The Toyota GR GT is being billed as a street-legal version of the GR GT3 race car, and in a shocking number of ways it truly is.
At Fuji Speedway on Friday The Drive was given access and time to compare the new Toyota GR GT and GR GT3 side-by-side. The design similarities are surprisingly numerous.
That jibes with the fact that GR GT Project Manager Takashi Doi told media on Thursday that the road car and the GT3 race car started at the same time, and development has been concurrent. But the GR GT3 is based on the GR GT street car, which meant the team had to figure out how they could share and fully utilize as many common parts as possible, according to Doi.
The aluminum chassis is shared between the cars. So is the design itself.
The body panels all share their basic designs right down to most of the aerodynamic elements.




The front grille shapes are the same, though the race car has a bit more open, mesh-filled grille section than the street car. The hoods are a little different with a massive air extraction point in the front of the race car hood to let heat out of the radiators. The street car features a mail-slot intake to let air under the hood and extraction over the hot V turbo setup.

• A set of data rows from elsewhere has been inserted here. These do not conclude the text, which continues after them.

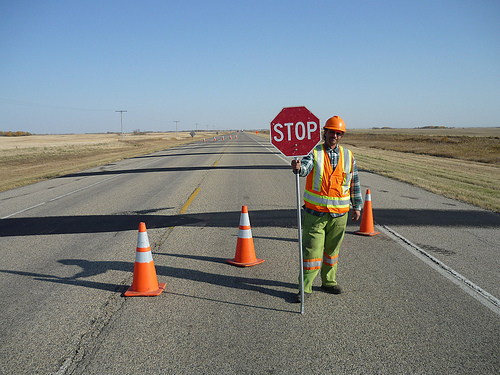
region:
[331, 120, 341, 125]
man wearing orange helmet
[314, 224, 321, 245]
man wearing green pants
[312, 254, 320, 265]
orange stripe on pants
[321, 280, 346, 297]
man wearing black sneakers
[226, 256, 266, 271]
bottom of orange cone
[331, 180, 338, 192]
man wearing orange vest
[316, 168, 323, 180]
grey patch on vest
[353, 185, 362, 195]
blue color on shirt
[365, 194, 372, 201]
white stripe on cone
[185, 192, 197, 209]
yellow line on road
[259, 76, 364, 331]
street worker is holding a stop sign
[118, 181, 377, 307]
cones in the street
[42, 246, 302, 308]
shadow of the man reflected on the street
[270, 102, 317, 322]
stop sign in the man's hand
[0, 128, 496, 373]
open and empty street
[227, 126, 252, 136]
vanishing point for the street and ground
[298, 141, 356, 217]
orange reflecter vest on the man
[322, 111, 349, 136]
the man is wearing an orange hard hat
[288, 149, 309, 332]
metal pole of the stop sign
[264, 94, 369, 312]
man holding stop sign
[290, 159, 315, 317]
pole stop sign attached to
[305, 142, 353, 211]
safety vest man i wearing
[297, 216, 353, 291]
safety pants man is wearing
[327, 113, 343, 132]
orange hard hat helmet man is wearing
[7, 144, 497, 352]
shadows on the road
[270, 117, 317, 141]
white lettering on red background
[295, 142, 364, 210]
plaid long sleeve shirt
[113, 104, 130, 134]
utility pole in the distance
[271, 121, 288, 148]
white letter on sign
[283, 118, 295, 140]
white letter on sign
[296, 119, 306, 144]
white letter on sign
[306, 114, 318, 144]
white letter on sign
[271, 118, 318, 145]
white letters on sign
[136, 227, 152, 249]
white stripe on cone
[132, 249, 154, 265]
white stripe on cone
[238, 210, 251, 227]
white stripe on cone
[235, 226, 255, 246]
white stripe on cone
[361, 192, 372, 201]
white stripe on cone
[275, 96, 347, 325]
a man holding a sign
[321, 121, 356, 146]
a man wearing a orange hard hat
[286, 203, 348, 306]
a man wearing green pants with orange stripes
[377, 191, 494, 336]
a white line painted on a road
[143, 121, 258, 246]
a long straight stretch of a road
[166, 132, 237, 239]
yellow lines painted on a road way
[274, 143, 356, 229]
a man wearing a safety vest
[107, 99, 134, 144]
a electrical pole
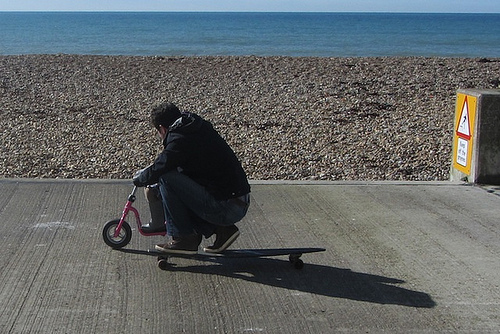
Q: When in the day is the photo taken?
A: Daytime.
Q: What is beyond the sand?
A: Water.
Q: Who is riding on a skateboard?
A: The man.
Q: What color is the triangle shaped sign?
A: White and red.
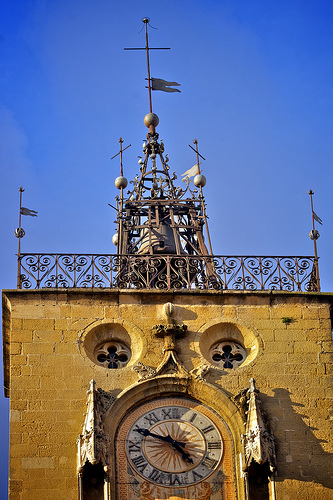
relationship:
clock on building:
[98, 360, 285, 483] [28, 61, 326, 495]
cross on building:
[188, 324, 268, 382] [28, 61, 326, 495]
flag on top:
[132, 49, 199, 107] [83, 27, 236, 176]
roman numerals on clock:
[119, 398, 227, 484] [98, 360, 285, 483]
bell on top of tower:
[117, 187, 209, 280] [72, 86, 229, 287]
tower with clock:
[72, 86, 229, 287] [80, 369, 254, 479]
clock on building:
[98, 360, 285, 483] [7, 220, 323, 492]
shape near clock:
[249, 381, 274, 475] [98, 360, 285, 483]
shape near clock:
[76, 379, 113, 472] [98, 360, 285, 483]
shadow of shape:
[243, 367, 317, 488] [249, 381, 274, 475]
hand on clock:
[163, 431, 193, 462] [98, 360, 285, 483]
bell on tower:
[131, 213, 196, 286] [72, 86, 229, 287]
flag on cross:
[132, 49, 199, 107] [116, 14, 180, 79]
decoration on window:
[149, 302, 190, 378] [185, 305, 277, 383]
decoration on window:
[149, 302, 190, 378] [58, 312, 145, 371]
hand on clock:
[133, 425, 187, 448] [98, 360, 285, 483]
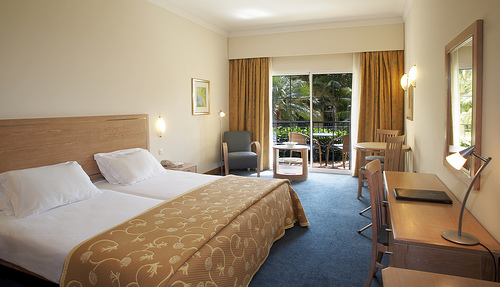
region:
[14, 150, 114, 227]
a pillow on a bed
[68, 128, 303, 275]
a blanket on a bed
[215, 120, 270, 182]
a chair in a room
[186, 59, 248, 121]
a picture on a wall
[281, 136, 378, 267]
blue carpet on the floor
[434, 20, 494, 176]
a mirror on th wall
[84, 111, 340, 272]
a brown blanket on a bed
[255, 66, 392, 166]
a window in a room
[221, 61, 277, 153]
curtains on the window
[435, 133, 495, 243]
a light on a table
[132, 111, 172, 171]
a lamp beside a bed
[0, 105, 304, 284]
a king bed in a bedroom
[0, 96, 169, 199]
brown headboard of bed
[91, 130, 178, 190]
white pillow on the bed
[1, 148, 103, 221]
white pillow on the bed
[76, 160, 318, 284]
brown comforter on a bed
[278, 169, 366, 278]
carpet of room is blue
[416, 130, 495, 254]
a lamp on desk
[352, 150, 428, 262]
a chair in front desk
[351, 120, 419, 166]
two chairs in front a table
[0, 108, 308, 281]
A bed in the foreground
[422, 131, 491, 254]
A small lamp in the foreground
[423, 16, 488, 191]
A mirror on the wall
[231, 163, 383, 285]
The carpet is blue in color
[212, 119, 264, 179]
A gray color chair in the background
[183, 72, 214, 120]
A picture frame on the wall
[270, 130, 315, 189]
A small table in the background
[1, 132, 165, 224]
White pillows on the bed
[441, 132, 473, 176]
Lamp light is on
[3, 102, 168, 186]
Headboard is made of wood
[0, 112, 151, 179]
light colored wooden head board on bed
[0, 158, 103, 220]
a fluffy white pillow on the bed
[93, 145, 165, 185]
a fluffy white pillow on the bed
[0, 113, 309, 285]
a king size bed in motel room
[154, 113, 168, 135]
a light fixture on the wall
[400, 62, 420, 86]
a light fixture on the wall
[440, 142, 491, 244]
a silver lamp on the dresser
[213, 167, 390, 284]
blue carpeting on the floor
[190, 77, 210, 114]
a framed picture on the wall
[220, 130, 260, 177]
a grey chair with wooden arms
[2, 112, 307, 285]
king size bed in motel room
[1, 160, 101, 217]
a white fluffy pillow on the bed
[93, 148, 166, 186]
a white fluffy pillow on the bed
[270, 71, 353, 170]
sliding glass doors in motel room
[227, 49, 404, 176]
gold drapes in motel room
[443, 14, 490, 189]
a mirror on the wall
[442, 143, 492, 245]
a lamp on top of dresser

The GR GT3’s front fenders feature louvers that let air out of the fender well, which today’s street car lacks. A large air extraction point sits behind the front wheel of both cars with the race car featuring side-exit exhaust mounted just below this extraction point in the side sill. Sadly, the street car does not have side-exit exhaust.
Both cars have similar shoulder lines down the sides of the doors to channel air into rear fender-mounted intakes to cool the rear ends. For the street car this air cools the transaxle while in the race car it cools the transmission, which Toyota hasn’t detailed yet.

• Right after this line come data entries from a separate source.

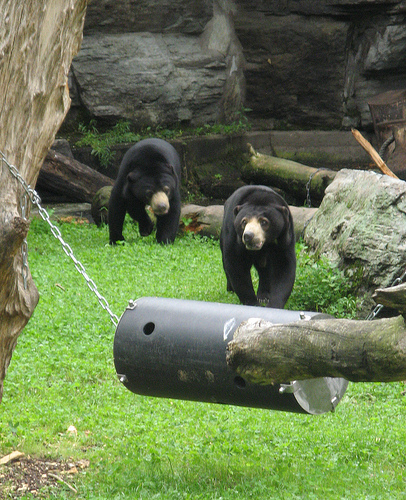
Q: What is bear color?
A: Black.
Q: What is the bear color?
A: Black.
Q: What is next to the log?
A: A black bear.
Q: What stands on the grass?
A: A black bear.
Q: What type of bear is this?
A: A black bear.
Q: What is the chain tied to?
A: A tree.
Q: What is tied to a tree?
A: A chain.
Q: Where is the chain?
A: Tied to a tree.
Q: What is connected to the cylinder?
A: A chain which is tied to a tree.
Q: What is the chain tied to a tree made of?
A: The chain in metal.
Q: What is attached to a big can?
A: Chains.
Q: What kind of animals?
A: Bears.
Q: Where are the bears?
A: On the grass.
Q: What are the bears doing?
A: Walking.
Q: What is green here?
A: The grass.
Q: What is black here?
A: The bears.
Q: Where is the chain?
A: On the tree.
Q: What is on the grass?
A: Bears.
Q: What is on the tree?
A: A chain.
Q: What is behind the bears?
A: Boulders.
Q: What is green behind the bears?
A: Plants.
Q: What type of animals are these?
A: Bears.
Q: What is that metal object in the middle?
A: A bear toy.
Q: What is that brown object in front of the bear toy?
A: A log.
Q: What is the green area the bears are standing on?
A: Grass.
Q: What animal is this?
A: Bears.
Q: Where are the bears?
A: Zoo.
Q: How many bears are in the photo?
A: Two.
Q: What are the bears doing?
A: Walking.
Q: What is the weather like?
A: Sunny.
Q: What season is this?
A: Summer.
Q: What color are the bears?
A: Black.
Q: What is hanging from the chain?
A: Barrel.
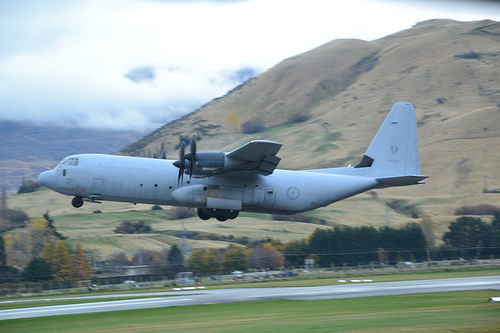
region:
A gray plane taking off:
[34, 99, 437, 262]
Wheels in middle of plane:
[190, 198, 239, 230]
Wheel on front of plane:
[74, 191, 84, 212]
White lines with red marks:
[168, 282, 213, 296]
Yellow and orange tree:
[48, 240, 100, 295]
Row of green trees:
[297, 210, 448, 284]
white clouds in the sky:
[73, 40, 254, 134]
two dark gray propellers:
[170, 132, 254, 202]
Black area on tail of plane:
[352, 151, 390, 176]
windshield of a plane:
[50, 153, 84, 171]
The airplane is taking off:
[36, 99, 429, 219]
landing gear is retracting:
[69, 196, 239, 221]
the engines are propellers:
[171, 138, 201, 186]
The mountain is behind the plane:
[1, 15, 498, 247]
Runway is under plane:
[1, 275, 499, 321]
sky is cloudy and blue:
[1, 2, 499, 127]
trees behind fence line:
[3, 201, 499, 298]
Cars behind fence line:
[0, 248, 498, 298]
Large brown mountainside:
[124, 20, 498, 241]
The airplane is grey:
[36, 98, 425, 223]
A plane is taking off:
[34, 95, 444, 240]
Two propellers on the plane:
[165, 138, 214, 195]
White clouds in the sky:
[14, 23, 385, 119]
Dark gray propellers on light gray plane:
[35, 100, 447, 215]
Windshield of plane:
[55, 151, 85, 174]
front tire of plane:
[64, 188, 94, 221]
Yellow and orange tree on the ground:
[42, 235, 108, 294]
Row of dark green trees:
[306, 226, 433, 275]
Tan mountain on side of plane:
[105, 22, 499, 295]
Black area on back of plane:
[349, 149, 382, 174]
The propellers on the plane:
[157, 125, 222, 192]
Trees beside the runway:
[305, 220, 497, 270]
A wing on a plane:
[141, 122, 302, 202]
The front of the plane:
[37, 152, 191, 205]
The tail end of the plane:
[344, 88, 431, 200]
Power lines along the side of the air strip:
[201, 235, 498, 290]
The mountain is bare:
[285, 27, 477, 182]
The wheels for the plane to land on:
[174, 195, 258, 229]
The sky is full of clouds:
[12, 11, 110, 91]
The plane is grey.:
[29, 132, 442, 226]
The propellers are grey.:
[163, 134, 222, 180]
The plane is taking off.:
[18, 112, 462, 244]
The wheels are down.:
[59, 190, 268, 250]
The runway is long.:
[100, 267, 495, 319]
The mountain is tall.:
[108, 3, 491, 262]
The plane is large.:
[32, 96, 422, 237]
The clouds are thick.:
[16, 9, 383, 141]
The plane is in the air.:
[29, 92, 464, 268]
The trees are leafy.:
[41, 219, 489, 293]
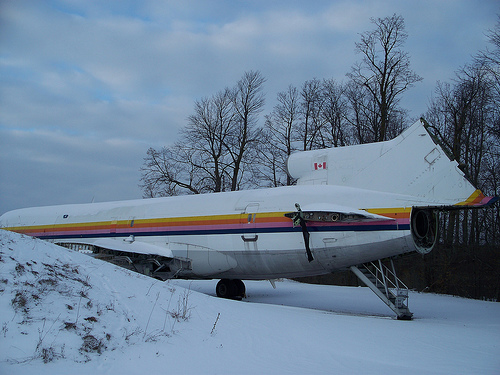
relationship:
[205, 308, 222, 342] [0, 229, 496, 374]
stick on snow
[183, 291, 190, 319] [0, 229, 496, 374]
stick on snow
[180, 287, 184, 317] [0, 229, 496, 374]
stick on snow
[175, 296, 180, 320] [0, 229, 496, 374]
stick on snow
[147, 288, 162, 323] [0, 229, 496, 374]
stick on snow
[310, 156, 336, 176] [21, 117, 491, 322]
canadian flag on plane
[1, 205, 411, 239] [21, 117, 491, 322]
stripes on plane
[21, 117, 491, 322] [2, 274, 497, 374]
plane on snow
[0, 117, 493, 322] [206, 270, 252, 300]
plane has wheel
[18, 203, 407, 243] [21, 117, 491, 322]
stripes on plane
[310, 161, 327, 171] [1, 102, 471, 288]
canadian flag on plane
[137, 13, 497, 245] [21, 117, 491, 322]
trees behind plane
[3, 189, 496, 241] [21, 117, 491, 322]
stripes on plane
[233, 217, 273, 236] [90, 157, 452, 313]
stripe on plane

The rear deck features similar ducktail spoilers, but the GT3 race car features an additional large spoiler mounted on stanchions that are bolted to the chassis.
The rear bumper shapes are similar and even the lower rear diffusers share curvature lines, though the street car has a quad exhaust setup poking through the rear end.

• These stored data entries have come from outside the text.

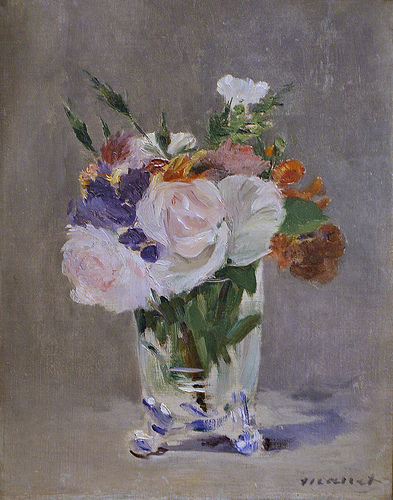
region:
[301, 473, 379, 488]
a painter's name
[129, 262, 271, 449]
a drawn glass vase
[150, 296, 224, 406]
the stem of a plant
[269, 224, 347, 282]
the head of a red flower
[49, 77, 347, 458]
a vase full of flowers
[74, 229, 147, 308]
a white and pink flower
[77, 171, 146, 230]
a collection of purple flowers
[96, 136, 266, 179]
a cluster of assorted flowers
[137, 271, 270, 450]
a glass vase holding flowers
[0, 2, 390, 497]
a painting of a vase of flowers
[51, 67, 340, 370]
a painted bouquet of flowers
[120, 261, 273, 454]
a footed vase of clear glass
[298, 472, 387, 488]
name of the artist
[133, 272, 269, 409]
stems and leaves of flowers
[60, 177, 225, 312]
pink roses make focal point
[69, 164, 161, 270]
a section of purple flowers by the pink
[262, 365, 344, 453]
a shadow of the vased flowers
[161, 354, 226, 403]
the light reflected off the glass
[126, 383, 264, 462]
the blue repersents thicker glass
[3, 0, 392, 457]
a taupe colored background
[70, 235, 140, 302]
a flower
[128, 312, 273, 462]
a clear vase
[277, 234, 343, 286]
a brown flower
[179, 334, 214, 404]
a brown stem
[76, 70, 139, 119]
green leaves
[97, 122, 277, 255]
flowers in the vase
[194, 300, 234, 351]
green leaves in the vase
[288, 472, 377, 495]
writing on the picture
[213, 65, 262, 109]
a white flower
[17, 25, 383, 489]
picture of a painting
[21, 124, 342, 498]
flowers in a vase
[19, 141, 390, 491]
a painting of flowers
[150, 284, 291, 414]
leaves in the vase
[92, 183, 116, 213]
purple flowers in a vase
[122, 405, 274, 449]
the vase has blue highlights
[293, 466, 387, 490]
the name of the painter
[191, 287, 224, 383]
the vase has green leaves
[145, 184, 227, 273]
the vase has a rose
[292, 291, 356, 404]
the background is light gray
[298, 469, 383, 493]
Signature of artist in dark lettering.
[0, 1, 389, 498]
Painting offlowers on gray background.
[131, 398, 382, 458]
Shadow painted near feet and on right.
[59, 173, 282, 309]
Painting of white and blue flowers,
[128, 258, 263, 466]
Vase with multiple colors on it.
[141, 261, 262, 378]
Mostly spruce green lines vertical or diagonal.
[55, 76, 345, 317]
Orange, blue white and a red flower image.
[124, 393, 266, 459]
Two vase feet with mostly blue and white coloring.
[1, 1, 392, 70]
Gray area with light spots and lines.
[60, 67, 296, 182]
Flower painting with green leaves.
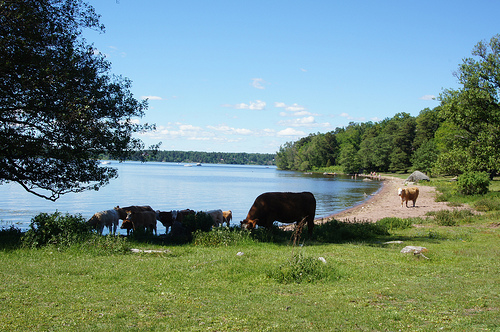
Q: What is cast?
A: Shadow.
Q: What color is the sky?
A: Blue.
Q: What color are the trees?
A: Green.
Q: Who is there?
A: No one.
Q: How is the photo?
A: Clear.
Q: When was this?
A: Daytime.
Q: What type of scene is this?
A: Outdoor.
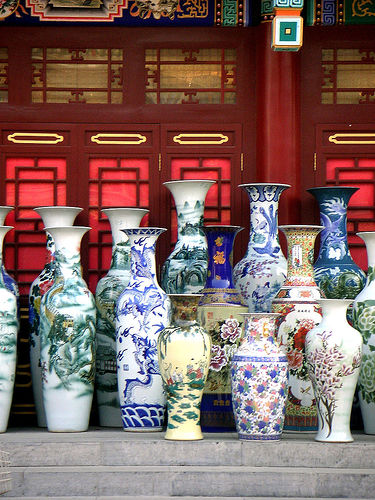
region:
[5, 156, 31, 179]
red section of door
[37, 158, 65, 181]
red section of door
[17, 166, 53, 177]
red section of door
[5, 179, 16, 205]
red section of door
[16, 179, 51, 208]
red section of door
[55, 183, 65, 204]
red section of door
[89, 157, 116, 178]
red section of door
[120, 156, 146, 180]
red section of door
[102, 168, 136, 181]
red section of door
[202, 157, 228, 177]
red section of door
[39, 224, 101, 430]
green and white vase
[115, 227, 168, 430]
white and blue vase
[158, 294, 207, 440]
green and ivory vase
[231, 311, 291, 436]
pink and blue floral vase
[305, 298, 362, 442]
pink and white vase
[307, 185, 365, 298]
blue white and green vase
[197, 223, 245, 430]
blue and tan vase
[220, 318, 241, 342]
white and pink flower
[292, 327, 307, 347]
red rose on vase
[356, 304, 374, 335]
green flower on vase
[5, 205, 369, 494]
vessels are a t a disply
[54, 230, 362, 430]
vases are used to store flowers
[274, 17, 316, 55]
the socket is white green in color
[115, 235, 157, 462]
the vase is blue flowerd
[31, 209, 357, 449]
the vases are a traditional work of art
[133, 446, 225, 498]
the floor is made of concrete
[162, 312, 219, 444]
the vase is flower green in color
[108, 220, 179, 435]
a blue and white Chinese vase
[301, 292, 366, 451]
a white Chinese vase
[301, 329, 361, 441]
flowers decorations on vase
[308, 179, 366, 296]
a blue and green Chinese vase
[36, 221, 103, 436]
a blue and white Chinese vase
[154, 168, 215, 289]
a blue and white Chinese vase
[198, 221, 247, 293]
a blue Chinese vase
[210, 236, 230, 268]
orange decorations on neck of vase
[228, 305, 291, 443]
vase decorated with blue flowers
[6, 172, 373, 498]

The shapes, body panels, and even aerodynamics are incredibly similar between the two with both cars sitting shockingly low. How much of the GT3 race car’s extra aero and design makes its way to a hotter GR GT at some point in the future is yet to be seen, but the groundwork’s being laid and honed on the track.
Toyota provided travel, lodging, and raw fish which I definitely did not eat to bring you this first-hand report.